An article in Workplace journal examined the mental health of the farming industry ‘All things bright and beautiful’ while the rural charity, the Royal Agricultural Benevolent Institution (RABI), worked with us to commission an online counselling service for farmers.
This year, with the COVID-19 and post-Brexit landscape in mind, we’ve revisited the topic. We’re working closely with RABI to extend their counselling service and will be taking a key role in helping them recruit and train counsellors with the necessary skills.
This means more paid roles for our members and will help plug gaps in counselling provision for some of the most vulnerable workers in the UK.
Kris Ambler, our Workforce Lead, talked about rural mental health and suicide at the Wales Staying Connected event, and a follow up piece on the topic will appear in July’s edition of the Workplace journal.

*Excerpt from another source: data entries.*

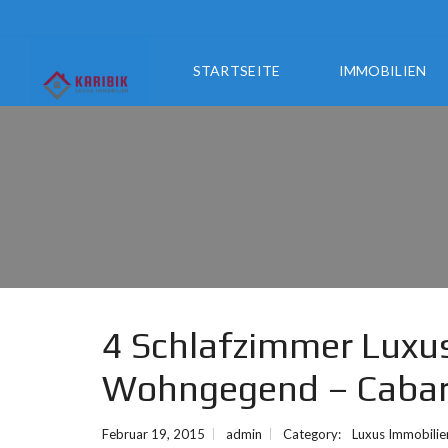
STARTSEITE
IMMOBILIEN
4 Schlafzimmer Luxus-
Wohngegend – Cabar
Februar 19, 2015
admin
Category:
Luxus Immobilie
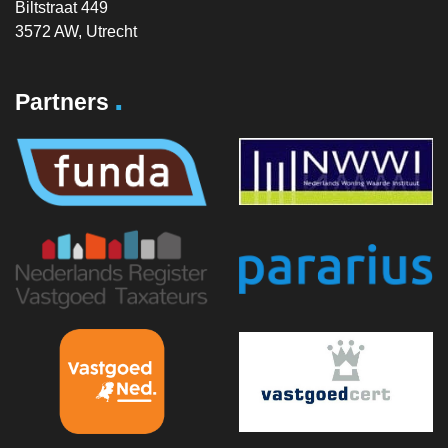
Biltstraat 449
3572 AW, Utrecht
.
Partners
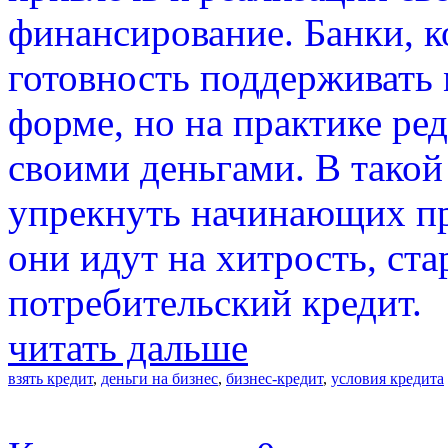
финансирование. Банки, 
готовность поддерживать 
форме, но на практике ре
своими деньгами. В такой
упрекнуть начинающих пр
они идут на хитрость, ста
потребительский кредит.
читать дальше
взять кредит
,
деньги на бизнес
,
бизнес-кредит
,
условия кредита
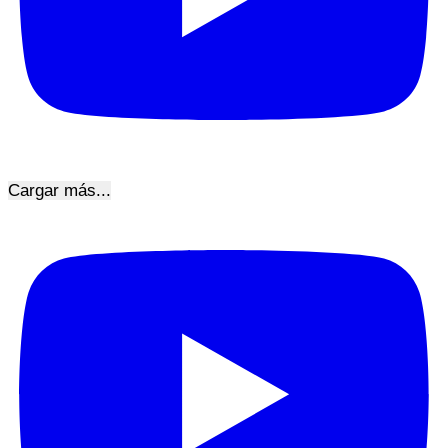
Cargar más...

We’ll also be supporting a major piece of ESRC funded research, led by academics at the University of Reading, which seeks to map the mental health support landscape for rural workers, identify gaps, and lobby policy makers for investment.
Supporting counselling services in Northern Ireland
A change to the off-payroll (IR35) tax rules came into force in April, which saw the private sector move in line with public sector in determining IR35 eligibility.
Our Workforce Lead Kris Ambler wrote a comprehensive document for member guidance on IR35.
We worked closely with a group of concerned members in Northern Ireland to understand communication that GP surgeries had received from the Health and Social Care Board (HSCB) and determined that it contained a number of inaccuracies.
As result of these inaccuracies, several GP surgeries informed counselling services they might have to cut provision.
In response, we contacted Dr Margaret O’Brien, the Assistant Director of Integrated Care at HSCB, outlining the issues raised by our members and highlighting the misinterpretation of the IR35 legislation.
HSCB recognised that their guidance, including an FAQ document for GP surgeries, was misleading and would seek to contact all GP surgeries with correct, updated guidance and signpost them to our online resource for clarity.
The issue subsequently attracted press interest, with the BBC’s Northern Ireland correspondent covering the issue. We’ve since briefed and updated the reporter and may contribute to another BBC report.